Introducing A Political History of the Future at Lawyers, Guns & Money

The political blog Lawyers, Guns & Money has been a favorite hangout of mine for years, both for its sharp and often funny discussions of progressive politics, and for its vibrant, intelligent comment section.  As well as being political junkies, many of the bloggers and commenters at LGM are nerds, and the blog has hosted some great pop culture writing, including by Steven Attewell and the late Scott Erik Kaufman.  So I'm pleased and thrilled to announce a new guest series at LGM, A Political History of the Future.

As I write in my introduction, the focus of this series will be on works of science fiction and fantasy that address topical political issues, particularly from a progressive point of view.  I'm also interested in how science fiction imagines future societies and how they order themselves, and particularly those that are not dystopias and post-apocalypses.  I'm not necessarily looking for "optimistic" futures, but I am interested in ones that are functional.

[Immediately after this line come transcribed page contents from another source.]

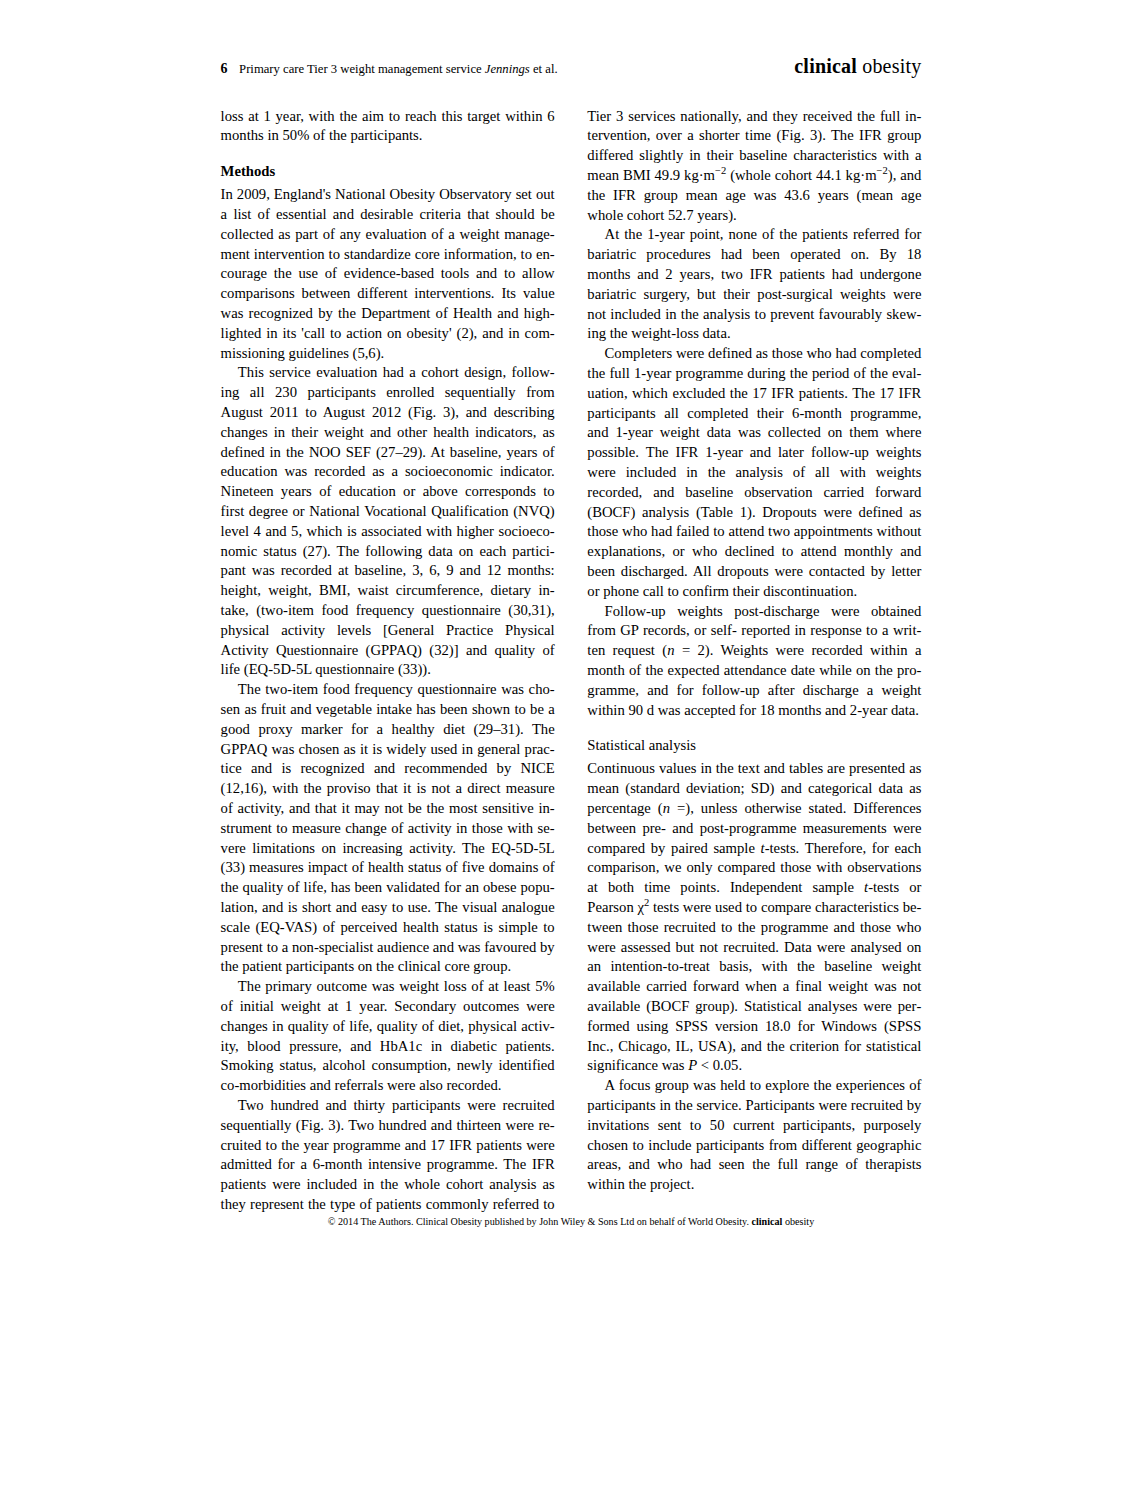6 Primary care Tier 3 weight management service Jennings et al.
clinical obesity
loss at 1 year, with the aim to reach this target within 6 months in 50% of the participants.
Methods
In 2009, England's National Obesity Observatory set out a list of essential and desirable criteria that should be collected as part of any evaluation of a weight management intervention to standardize core information, to encourage the use of evidence-based tools and to allow comparisons between different interventions. Its value was recognized by the Department of Health and highlighted in its 'call to action on obesity' (2), and in commissioning guidelines (5,6).
This service evaluation had a cohort design, following all 230 participants enrolled sequentially from August 2011 to August 2012 (Fig. 3), and describing changes in their weight and other health indicators, as defined in the NOO SEF (27–29). At baseline, years of education was recorded as a socioeconomic indicator. Nineteen years of education or above corresponds to first degree or National Vocational Qualification (NVQ) level 4 and 5, which is associated with higher socioeconomic status (27). The following data on each participant was recorded at baseline, 3, 6, 9 and 12 months: height, weight, BMI, waist circumference, dietary intake, (two-item food frequency questionnaire (30,31), physical activity levels [General Practice Physical Activity Questionnaire (GPPAQ) (32)] and quality of life (EQ-5D-5L questionnaire (33)).
The two-item food frequency questionnaire was chosen as fruit and vegetable intake has been shown to be a good proxy marker for a healthy diet (29–31). The GPPAQ was chosen as it is widely used in general practice and is recognized and recommended by NICE (12,16), with the proviso that it is not a direct measure of activity, and that it may not be the most sensitive instrument to measure change of activity in those with severe limitations on increasing activity. The EQ-5D-5L (33) measures impact of health status of five domains of the quality of life, has been validated for an obese population, and is short and easy to use. The visual analogue scale (EQ-VAS) of perceived health status is simple to present to a non-specialist audience and was favoured by the patient participants on the clinical core group.
The primary outcome was weight loss of at least 5% of initial weight at 1 year. Secondary outcomes were changes in quality of life, quality of diet, physical activity, blood pressure, and HbA1c in diabetic patients. Smoking status, alcohol consumption, newly identified co-morbidities and referrals were also recorded.
Two hundred and thirty participants were recruited sequentially (Fig. 3). Two hundred and thirteen were recruited to the year programme and 17 IFR patients were admitted for a 6-month intensive programme. The IFR patients were included in the whole cohort analysis as they represent the type of patients commonly referred to Tier 3 services nationally, and they received the full intervention, over a shorter time (Fig. 3). The IFR group differed slightly in their baseline characteristics with a mean BMI 49.9 kg·m−2 (whole cohort 44.1 kg·m−2), and the IFR group mean age was 43.6 years (mean age whole cohort 52.7 years).
At the 1-year point, none of the patients referred for bariatric procedures had been operated on. By 18 months and 2 years, two IFR patients had undergone bariatric surgery, but their post-surgical weights were not included in the analysis to prevent favourably skewing the weight-loss data.
Completers were defined as those who had completed the full 1-year programme during the period of the evaluation, which excluded the 17 IFR patients. The 17 IFR participants all completed their 6-month programme, and 1-year weight data was collected on them where possible. The IFR 1-year and later follow-up weights were included in the analysis of all with weights recorded, and baseline observation carried forward (BOCF) analysis (Table 1). Dropouts were defined as those who had failed to attend two appointments without explanations, or who declined to attend monthly and been discharged. All dropouts were contacted by letter or phone call to confirm their discontinuation.
Follow-up weights post-discharge were obtained from GP records, or self- reported in response to a written request (n = 2). Weights were recorded within a month of the expected attendance date while on the programme, and for follow-up after discharge a weight within 90 d was accepted for 18 months and 2-year data.
Statistical analysis
Continuous values in the text and tables are presented as mean (standard deviation; SD) and categorical data as percentage (n =), unless otherwise stated. Differences between pre- and post-programme measurements were compared by paired sample t-tests. Therefore, for each comparison, we only compared those with observations at both time points. Independent sample t-tests or Pearson χ2 tests were used to compare characteristics between those recruited to the programme and those who were assessed but not recruited. Data were analysed on an intention-to-treat basis, with the baseline weight available carried forward when a final weight was not available (BOCF group). Statistical analyses were performed using SPSS version 18.0 for Windows (SPSS Inc., Chicago, IL, USA), and the criterion for statistical significance was P < 0.05.
A focus group was held to explore the experiences of participants in the service. Participants were recruited by invitations sent to 50 current participants, purposely chosen to include participants from different geographic areas, and who had seen the full range of therapists within the project.
© 2014 The Authors. Clinical Obesity published by John Wiley & Sons Ltd on behalf of World Obesity. clinical obesity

I've already got a list of works that I'm planning to write about, including books, TV series, and movies.  Hopefully I'll find some comics that also touch on these subjects, and maybe even some games.  (In fact, I recently finished playing Night in the Woods, which is a little outside the scope of this series but also extremely political, and unabashed in bringing up issues like the baleful effect of austerity or the importance of unions.)  I hope you'll read along and comment.

Comments

Mike said…
This comment has been removed by the author.
Mike said…
That's great! Congratulations!

Quick question: Is there an RSS feed for your posts specifically?
Brett said…
Congrats! I've always thought you'd be an excellent writer over at LGM, and your comments have always been pretty good (even when I disagreed heavily with you).
Mike: since I'm a guest poster, I don't have my own author ID, so I don't think there can be a dedicated RSS for the series. But I'll be promoting the posts here and on my twitter account as they go up.
Anonymous said…
Congratulations! I don't know this site at all, so I appreciate your bringing it to my attention.

And I'm really intrigued by your interest in functional-if-flawed societies; I feel like we could collectively stand to think and imagine more about how such societies work.

Partly that's because in our current dystopian craze, along with a lot of actually-well-thought-of-dystopias and the classic thought-experiment-where-world-building-isn't-the-point, there are a lot hot messes where the dystopian form is an excuse for political incoherence/the world not making sense.

In other words, I'm not here for police states that can't pay the police unless you have a really convincing alternative economy. Or totalitarian states created by events that are more likely to create weak or insufficient government and all the resulting negative consequences.

But also because I feel a lot of contemporary non-dystopian sf and especially fantasy betrays that the authors can't imagine how worlds dissimilar to our own would actually work. I'm especially interested in how many sff authors can't conceive of poor and rural societies, despite the fact that both history and the present are full of functional examples. So much vaguely premodern fantasy (especially by USian authors) has characters who have all the benefits of an imperialist global economy in terms of their standard of living (eating whatever they want, whenever they want, especially if it's chocolate), and yet nothing that would support such a standard exists. Which sheds a disturbing light on how little they understand the world we live in.

I know your interests are more political than economic, but I'm interested in what you uncover.